I’m running out of words to describe all the beautiful places and temples I’m seeing, but I’ll give this a shot.
I took the bus to Siem Reap from Cambodia and did my first ever land border crossing: it was a fun experience, and the Cambodian side has some really nice looking entry point art.
Siem Reap is the gateway to the famous Angkor Wat and its surrounding temples, and this place alone made my trip to Cambodia worthwhile.
I stayed at the Siem Reap hostel, and I can’t recommend them enough. It’s a lovely hostel, and pretty much everything you need is taken care of by them. They have an arrangement with the tuk-tuk drivers, so you can just tell the reception the kind of tour you want to do, and they will have a tuk-tuk driver waiting for you the next day, no price negotiations necessary. The food was amazing, and they even have a pool! I think it’s a Cambodian hostel thing, but literally all the hostels I stayed at had pools.
The Cambodians suffered a lot under the Khmer Rouge rule, and the Siem Reap hostel, as well as a lot of restaurants I went to across Cambodia, employ and help victims of the land mines, their children, etc.
Cambodians eat insects as a part of their normal life, and it would be a shame if I came all the way to Cambodia and didn’t at least sample some of them. I found a place called Bugs Cafe that was very well rated. I got the platter, which consisted of: spring roll with ants, a feuillette with red ants, a tarantula samosa, crickets and silk worms wok, and an insect skewer consisting of a scorpion, a tarantula and water bug that looked like a cockroach.
From Siem Reap, I went down to Kampot and spent time at a hostel that doubles as a water park. They had those massive water slides that throw you a few feet up in the air!
And then my final stop: Phnom Penh. The capital city of Cambodia. I’ll keep my description of Phnom Penh brief because of the strong emotions I felt while I was there. The Khmer Rouge was a communist party that governed Cambodia in the 1970s under the directions of their leader Pol Pot. Between 1975 and 1979, the Khmer Rouge committed mass genocide. They followers of the Khmer Rouge believed (or were led to believe) that the main cause of suffering of the Cambodians were the educated class and the people who lived in cities. Armed by their leaders, they arrested, tortured and killed anyone who was educated or lived in a city. A large number of people fled the cities to avoid being slaughtered. The ones who were captured were made to work in the rice fields. The Khmer Rouge government made absurd demands in the amount of rice that these workers had to produce – a feat not possible even if they actually knew how to work in the fields. People were randomly arrested, tortured barbarically until they signed confessions naming other people they had no links with – just so that the torture would stop.
They even had killing fields… a few hundred of them across Cambodia. I visited the killing fields of Phnom Penh, where they found mass graves of hundreds of people, including women and children. Since this was mass genocide, they didn’t have enough bullets to kill all these people. Plus bullets were expensive. So these barbarians had victims kneel and smashed the back of their heads with axes, swords, sticks, poles, and basically anything they could find.
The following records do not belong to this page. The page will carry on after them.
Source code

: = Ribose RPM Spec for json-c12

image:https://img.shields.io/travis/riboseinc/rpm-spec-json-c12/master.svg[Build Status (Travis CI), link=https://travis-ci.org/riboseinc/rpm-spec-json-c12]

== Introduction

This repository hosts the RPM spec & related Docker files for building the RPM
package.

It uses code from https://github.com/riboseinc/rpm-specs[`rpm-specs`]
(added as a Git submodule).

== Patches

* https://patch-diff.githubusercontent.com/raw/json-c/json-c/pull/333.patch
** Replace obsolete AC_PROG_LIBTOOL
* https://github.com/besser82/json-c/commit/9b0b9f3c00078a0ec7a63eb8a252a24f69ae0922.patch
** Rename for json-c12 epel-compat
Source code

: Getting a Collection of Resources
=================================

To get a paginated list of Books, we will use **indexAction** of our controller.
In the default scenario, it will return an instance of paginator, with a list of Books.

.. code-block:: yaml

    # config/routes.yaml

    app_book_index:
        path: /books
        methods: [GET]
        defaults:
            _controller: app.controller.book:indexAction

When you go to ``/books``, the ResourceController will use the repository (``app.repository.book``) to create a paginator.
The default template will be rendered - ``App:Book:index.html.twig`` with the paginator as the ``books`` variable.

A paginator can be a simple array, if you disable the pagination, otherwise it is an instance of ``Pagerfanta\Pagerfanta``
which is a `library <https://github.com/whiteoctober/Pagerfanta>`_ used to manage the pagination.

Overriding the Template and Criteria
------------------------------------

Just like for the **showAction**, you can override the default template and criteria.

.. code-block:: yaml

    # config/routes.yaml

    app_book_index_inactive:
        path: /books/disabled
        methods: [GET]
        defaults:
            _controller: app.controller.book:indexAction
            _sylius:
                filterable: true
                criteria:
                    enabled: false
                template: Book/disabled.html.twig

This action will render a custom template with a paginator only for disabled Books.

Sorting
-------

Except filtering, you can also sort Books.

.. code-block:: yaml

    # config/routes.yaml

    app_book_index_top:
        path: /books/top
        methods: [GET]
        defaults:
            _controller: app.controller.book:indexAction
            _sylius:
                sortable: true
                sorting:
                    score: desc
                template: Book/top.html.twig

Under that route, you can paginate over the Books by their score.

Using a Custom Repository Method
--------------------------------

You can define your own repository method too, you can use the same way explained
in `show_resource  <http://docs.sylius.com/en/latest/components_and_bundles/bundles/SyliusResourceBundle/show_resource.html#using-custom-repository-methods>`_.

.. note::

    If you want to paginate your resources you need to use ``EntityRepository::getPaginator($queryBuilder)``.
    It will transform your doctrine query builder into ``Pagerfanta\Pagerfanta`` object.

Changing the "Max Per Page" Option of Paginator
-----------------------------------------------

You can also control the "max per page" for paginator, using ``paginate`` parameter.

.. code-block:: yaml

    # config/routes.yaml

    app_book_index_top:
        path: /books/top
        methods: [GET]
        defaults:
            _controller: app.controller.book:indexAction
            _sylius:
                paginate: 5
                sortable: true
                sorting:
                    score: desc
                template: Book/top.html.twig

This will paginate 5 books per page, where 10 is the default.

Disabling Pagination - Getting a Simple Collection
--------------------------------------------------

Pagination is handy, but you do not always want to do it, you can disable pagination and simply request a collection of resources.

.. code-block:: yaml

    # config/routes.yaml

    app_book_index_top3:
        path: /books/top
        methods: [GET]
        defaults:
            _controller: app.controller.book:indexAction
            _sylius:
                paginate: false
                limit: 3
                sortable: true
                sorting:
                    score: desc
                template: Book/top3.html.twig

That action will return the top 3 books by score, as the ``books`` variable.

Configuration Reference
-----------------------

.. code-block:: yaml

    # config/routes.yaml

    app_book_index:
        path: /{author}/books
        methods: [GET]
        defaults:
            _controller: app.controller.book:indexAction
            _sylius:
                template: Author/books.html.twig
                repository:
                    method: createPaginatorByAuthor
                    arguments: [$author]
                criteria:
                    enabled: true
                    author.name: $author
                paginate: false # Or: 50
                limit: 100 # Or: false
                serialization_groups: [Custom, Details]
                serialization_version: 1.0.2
They would then slit their throats to make sure they were dead, and then toss their bodies in a pit filled with dead bodies. For the children, they held them by the ankles and swung them so that their heads smashed against a tree and they died. They were then tossed in the mass graves with the others. It was terrible. They say that 1 in 4 Cambodians were killed in that brief period of the Khmer Rouge rule. That’s millions of people killed for living in a city or having an education. They even arrested and killed you if you wore glasses!
The Khmer Rouge was finally overthrown with the help of the Vietnamese, but internationally, and even in the United Nations, the Khmer Rouge was recognised as the ruling party for many many years after that. That’s world politics for you. The leaders of the Khmer Rouge are still under trial, and it seems very unlikely that any of them will be brought to justice while they are alive. They’re all very very old now. The leader, Pol Pot died under house arrest, and it’s very unlikely that he was made to suffer even a little for his crimes.
I was so emotionally overwhelmed that I didn’t even bother clicking pictures at the S21 (high school converted to a jail and torture chamber) or the killing fields. Besides, I don’t think clicking pictures at places like these would even be appropriate. They exist today as a reminder of what happened, as a memory of the millions that lost their lives, and as a warning of the horrific consequences of genocide. But is the world really listening?